Jackson legged it into the cockpit and started checking her twin Vickers, moving the controls. Kate “Banger” Harris got in behind and looked over the Lewis gun mounted on the tourelle, before tying the little cords to Jackson’s arms, the cords with which she guided the pilot right or left as she was spotting shots.
“Right!” Jackson suddenly swore, unfastened her safety belt and climbed down. “Dammit, I forgot my bottle. I’ll be right back.” She ran across the tarmac to the LGB Alliance camp and returned to belt herself in. Jackson goosed the huge Liberty out of line, flipped into the wind and poured the gun to her.
Sweetly, she took her off in a fast climbing turn and began to spiral for altitude. The ceiling was not so high and there were thick, cumulous clouds with holes in them. Holes through which Terry Taliban could spy on them, and make a surprise attack. But Jackson hugged close to them, and droned steadily on, working up to fourteen thousand feet.
When a few Muj shells burst blackly below, she cut her gun and yelled: “Wireless O.K.?” But before Kate had time to radio the base, down the sky, roaring like a banshee from hell, came a checkered Terry.
Jackson had been droning at half throttle. A smash of her palm drove the lever against the peg, and the gunned Liberty screamed out its song. She straightened the bank, zoomed and made a reverse bank. At the same moment, Kate’s Lewis began to chatter like an electric typewriter.
Even as the golden tracers spat toward the oncoming Terry, smoke tracer from the Ali Baba began to peck at the wings, ricocheting bluely off the cocking handles of Jackson’s Vickers, and ripped through strut and linen. But the deadly Lewis shooting slugs like a mad thing forced the Muj to veer wide. The surprise had failed.
“Not today, Terry,” said Bev Jackson. “The LGB Alliance fights for all same-sex attracted people, and you’ll have to get up a lot earlier in the damn morning if you plan on pulling the wool over our eyes.”

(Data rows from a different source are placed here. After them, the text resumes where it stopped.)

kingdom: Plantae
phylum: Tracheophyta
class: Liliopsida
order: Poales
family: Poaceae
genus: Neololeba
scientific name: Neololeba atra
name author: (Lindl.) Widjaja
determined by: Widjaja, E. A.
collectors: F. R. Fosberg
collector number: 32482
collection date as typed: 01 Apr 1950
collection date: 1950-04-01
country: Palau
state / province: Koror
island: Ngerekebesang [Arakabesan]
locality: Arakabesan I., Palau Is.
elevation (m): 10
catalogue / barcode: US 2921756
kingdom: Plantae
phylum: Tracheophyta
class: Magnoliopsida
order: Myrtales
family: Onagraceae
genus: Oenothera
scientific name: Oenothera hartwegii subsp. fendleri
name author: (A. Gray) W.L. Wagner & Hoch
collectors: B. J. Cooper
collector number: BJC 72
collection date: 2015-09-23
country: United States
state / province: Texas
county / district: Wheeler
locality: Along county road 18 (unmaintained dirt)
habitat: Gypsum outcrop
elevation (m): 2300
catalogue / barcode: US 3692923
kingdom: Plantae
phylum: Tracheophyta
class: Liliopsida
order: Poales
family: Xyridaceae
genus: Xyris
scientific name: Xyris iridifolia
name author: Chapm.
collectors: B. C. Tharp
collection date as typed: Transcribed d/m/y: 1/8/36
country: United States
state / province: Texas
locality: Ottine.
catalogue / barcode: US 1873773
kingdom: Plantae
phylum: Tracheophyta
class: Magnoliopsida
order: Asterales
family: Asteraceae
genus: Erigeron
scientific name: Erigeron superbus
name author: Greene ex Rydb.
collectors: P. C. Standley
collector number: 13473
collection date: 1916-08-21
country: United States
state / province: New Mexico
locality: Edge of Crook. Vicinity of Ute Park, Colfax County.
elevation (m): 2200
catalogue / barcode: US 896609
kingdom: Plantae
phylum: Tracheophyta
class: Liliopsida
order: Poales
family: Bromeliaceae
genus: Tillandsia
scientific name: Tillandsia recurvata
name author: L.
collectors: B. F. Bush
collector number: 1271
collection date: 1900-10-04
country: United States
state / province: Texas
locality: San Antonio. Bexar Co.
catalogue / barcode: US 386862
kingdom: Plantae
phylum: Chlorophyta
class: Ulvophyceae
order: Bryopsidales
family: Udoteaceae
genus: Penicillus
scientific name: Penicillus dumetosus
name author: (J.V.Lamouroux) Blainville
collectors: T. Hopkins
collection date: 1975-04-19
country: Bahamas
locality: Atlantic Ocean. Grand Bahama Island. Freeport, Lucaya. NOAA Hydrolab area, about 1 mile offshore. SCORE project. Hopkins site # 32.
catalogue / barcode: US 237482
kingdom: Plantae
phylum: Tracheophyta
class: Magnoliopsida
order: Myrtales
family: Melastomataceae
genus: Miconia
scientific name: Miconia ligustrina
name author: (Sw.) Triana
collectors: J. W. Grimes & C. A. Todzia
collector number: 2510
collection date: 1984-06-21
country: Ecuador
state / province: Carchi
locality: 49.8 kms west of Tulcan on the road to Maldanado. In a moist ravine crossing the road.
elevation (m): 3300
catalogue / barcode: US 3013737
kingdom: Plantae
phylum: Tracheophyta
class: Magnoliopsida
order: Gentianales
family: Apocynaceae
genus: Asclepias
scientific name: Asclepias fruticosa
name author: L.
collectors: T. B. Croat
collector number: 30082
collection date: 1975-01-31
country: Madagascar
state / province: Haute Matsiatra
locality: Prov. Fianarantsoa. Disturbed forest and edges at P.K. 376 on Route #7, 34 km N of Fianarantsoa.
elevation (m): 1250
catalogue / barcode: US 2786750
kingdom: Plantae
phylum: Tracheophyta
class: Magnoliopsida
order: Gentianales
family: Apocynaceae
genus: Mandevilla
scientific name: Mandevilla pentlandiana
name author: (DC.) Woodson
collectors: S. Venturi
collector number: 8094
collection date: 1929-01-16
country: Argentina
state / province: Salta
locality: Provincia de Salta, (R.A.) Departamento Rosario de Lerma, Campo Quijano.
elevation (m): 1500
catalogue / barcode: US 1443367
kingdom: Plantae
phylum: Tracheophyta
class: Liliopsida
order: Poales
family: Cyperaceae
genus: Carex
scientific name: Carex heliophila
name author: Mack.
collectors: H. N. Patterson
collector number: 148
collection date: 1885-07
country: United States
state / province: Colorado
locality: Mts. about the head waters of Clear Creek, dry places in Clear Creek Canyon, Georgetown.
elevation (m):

Jackson grinned, sharpened the bank, and nosed down at the Terry coming up like a skyrocket. Her own fingers tightened on the stick trigger. “Take it,” she muttered, and pressed the Bowden trip. At the same instant the uprushing Muj opened fire.
Jackson’s Vickers trembled on their mountings, a blue haze vomited from the black snouts. The golden tracer sprayed like sparks from an emery wheel. She never released the trips. Around her head, through the wings, into the whirl of her prop came the Ali Baba smoke tracer, little grey threads of death.
Behind, the Lewis gun chattered like a mad monkey, and the Terry, replying, filled the air with staccato hammering. The Terry came up, and splashed into the shower of slugs that Jackson threw at him. The force of the zoom died.
The Muj realised his dilemma, for Jackson was descending like a comet. Desperately, the Muj tried to fall away and out of range, but his control surfaces were no longer sensitive. Fall away he did, but in a bad slip that left him helpless.
Like a devil from hell, Jackson howled down upon the helpless Terry, who wriggled and dodged as the tracer sprayed him. He raised up, and showed a face contorted with horror. At that second a seven-slug burst caught him square in the neck and practically sawed his head off.
The gout of blood was caught by his thrashing prop and sprayed back, a crimson rain. And so close was Jackson that it spattered on her goggles. With wide open gun, the Terry hurled itself down across the five miles to smash to deadly ruin.
Jackson and Harris laughed joyously. They had worked that trick before. But today, their success was more important than ever. “Like I said, not today,” said Bev Jackson, turning into a spiral to regain altitude. “Now let’s get these lesbians home.”